CORRECT ANSWER: 4.98E-3

According to my textbook, this is the reaction that occurs:

AgCl + 2NH3 <-> Ag(NH3)2(+) + Cl-, where K = 3.1E-3

Using this information, I set up the following expression:

K = [Cl-][Ag(NH3)2(+)]/[NH3]^2

3.1E-3 = x^2/[0.104-x]^2

Solving for x:

sqrt(3.1E-3) = x/(0.104 - x)


sqrt(3.1E-3)*(0.104 - x) = x

sqrt(3.1E-3)*(0.104) - sqrt(3.1E-3)x = x
sqrt(3.1E-3)*(0.104)/[1 + sqrt(3.1E-3)] = x = 5.49E-3 ?

What am I doing incorrectly?

Please help.

Thank you.

[Borek]

x = 5.49E-3 ?

IMHO this is correct answer, not the one you quoted earlier - assuming you have copied all data (0.104 and 3.1*10^-3) correctly.

[Sis290025]

I copied the problem correctly and the answer that was deemed "correct" justly, too. I got the number K from the product of equilibrium constants where K = K_sp*K_f = (1.7E7*1.8E-10). (This is correct?) I have no idea why my value doesn't match the one in bold.

Thanks again.

[Borek]

I got the number K from the product of equilibrium constants where K = K_sp*K_f = (1.7E7*1.8E-10).
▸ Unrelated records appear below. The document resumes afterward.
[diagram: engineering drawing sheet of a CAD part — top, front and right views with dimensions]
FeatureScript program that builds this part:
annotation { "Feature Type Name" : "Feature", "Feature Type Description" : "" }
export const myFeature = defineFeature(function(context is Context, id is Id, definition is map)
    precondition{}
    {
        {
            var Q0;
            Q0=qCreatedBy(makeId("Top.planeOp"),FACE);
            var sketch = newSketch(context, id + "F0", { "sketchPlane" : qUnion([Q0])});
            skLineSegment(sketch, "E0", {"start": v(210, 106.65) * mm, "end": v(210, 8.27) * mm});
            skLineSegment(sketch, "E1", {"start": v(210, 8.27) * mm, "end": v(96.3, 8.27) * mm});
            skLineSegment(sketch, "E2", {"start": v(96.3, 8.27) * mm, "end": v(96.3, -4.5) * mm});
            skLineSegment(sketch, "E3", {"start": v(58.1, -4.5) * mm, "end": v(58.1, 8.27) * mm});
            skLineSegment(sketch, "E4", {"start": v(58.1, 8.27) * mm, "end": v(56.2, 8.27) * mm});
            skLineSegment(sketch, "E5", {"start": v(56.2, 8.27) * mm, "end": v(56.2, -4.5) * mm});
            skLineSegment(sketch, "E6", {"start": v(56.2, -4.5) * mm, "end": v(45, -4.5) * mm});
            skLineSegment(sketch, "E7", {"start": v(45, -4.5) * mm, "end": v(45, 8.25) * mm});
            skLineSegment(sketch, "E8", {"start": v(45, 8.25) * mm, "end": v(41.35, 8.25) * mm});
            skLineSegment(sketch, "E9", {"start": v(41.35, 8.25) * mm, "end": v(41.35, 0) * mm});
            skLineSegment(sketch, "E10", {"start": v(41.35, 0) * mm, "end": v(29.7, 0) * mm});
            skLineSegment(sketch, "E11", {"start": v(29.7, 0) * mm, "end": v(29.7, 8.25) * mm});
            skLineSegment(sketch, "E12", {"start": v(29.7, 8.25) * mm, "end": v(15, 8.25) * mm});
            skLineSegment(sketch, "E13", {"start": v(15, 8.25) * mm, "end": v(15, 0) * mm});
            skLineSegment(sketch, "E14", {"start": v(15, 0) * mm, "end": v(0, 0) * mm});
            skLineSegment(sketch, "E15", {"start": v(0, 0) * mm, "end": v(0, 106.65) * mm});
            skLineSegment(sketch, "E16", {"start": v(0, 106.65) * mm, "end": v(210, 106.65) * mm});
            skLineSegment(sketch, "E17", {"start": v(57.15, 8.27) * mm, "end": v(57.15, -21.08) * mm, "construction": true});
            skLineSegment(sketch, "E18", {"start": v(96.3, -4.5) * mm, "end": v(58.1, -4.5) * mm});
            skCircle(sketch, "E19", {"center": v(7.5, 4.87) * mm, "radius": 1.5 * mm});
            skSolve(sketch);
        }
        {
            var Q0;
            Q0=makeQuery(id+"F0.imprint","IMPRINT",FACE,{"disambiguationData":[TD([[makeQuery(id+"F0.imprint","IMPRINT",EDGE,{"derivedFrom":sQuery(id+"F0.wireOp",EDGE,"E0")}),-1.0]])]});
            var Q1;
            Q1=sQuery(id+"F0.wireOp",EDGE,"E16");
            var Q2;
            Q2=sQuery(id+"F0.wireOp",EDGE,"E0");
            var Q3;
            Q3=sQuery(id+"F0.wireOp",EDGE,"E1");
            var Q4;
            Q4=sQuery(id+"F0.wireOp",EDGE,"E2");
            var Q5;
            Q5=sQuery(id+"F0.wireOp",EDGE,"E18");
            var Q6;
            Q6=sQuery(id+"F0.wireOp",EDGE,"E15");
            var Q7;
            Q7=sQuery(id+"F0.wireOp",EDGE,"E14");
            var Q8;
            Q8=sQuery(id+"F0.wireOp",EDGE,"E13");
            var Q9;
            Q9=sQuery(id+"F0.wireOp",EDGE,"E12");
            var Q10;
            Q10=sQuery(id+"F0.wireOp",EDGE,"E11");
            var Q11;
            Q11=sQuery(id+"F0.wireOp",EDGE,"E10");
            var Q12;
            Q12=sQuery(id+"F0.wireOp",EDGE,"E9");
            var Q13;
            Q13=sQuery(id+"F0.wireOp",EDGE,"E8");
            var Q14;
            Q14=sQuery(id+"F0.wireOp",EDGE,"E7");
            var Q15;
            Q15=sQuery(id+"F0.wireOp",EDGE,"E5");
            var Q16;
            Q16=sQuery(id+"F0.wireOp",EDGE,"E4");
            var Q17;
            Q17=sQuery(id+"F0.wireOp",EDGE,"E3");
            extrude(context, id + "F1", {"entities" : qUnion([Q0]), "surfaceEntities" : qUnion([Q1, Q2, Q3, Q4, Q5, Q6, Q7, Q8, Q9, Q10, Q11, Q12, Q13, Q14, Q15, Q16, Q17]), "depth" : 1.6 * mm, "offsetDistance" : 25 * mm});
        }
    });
I don't get it, please elaborate. My tables shows that log(K) = 7.22.

[Sis290025]

Well, this part is from my textbook about complex ions:

For the formation of Ag(NH3)2(+), the net reaction is Ag+ + 2NH3 --> Ag(NH3)2(+), where K_f = 1.7E7

K_1 = [Ag(NH3)(+)]/[Ag+][NH3] = 2.1E3

K_2 = [Ag(NH3)2(+)]/[[Ag+][NH3]^2 = 8.1E3

These K values come from come from the 2 reactions to form the net:

Ag+ + NH3 <-> Ag(NH3)+
Ag(NH3)+ + NH3 <-> Ag(NH3)2(+)

K_f = K_1*K_2 = 1.7E7

The K constant for the net:

K = [Ag(NH3)2(+)][Cl-]/[NH3]^2 = K_f*K_sp = (1.7E7)*(1.8E-10) = 3.1E-3

I guess log(k) = 7.22 is the K_f value??

[Borek]

K = [Ag(NH3)2(+)][Cl-]/[NH3]^2 = K_f*K_sp = (1.7E7)*(1.8E-10) = 3.1E-3

OK, now I know what you mean. Note that you have neglected presence of AgNH₃⁺. Sounds reasonable.

I guess log(k) = 7.22 is the K_f value??

More precisely it is log of K₂.

However, I did some further analysis and I have found an error in your calculations - (.104-x) is wrong. Think about stoichiometry.

But even if corrected it still don't give the result you quoted as a correct answer.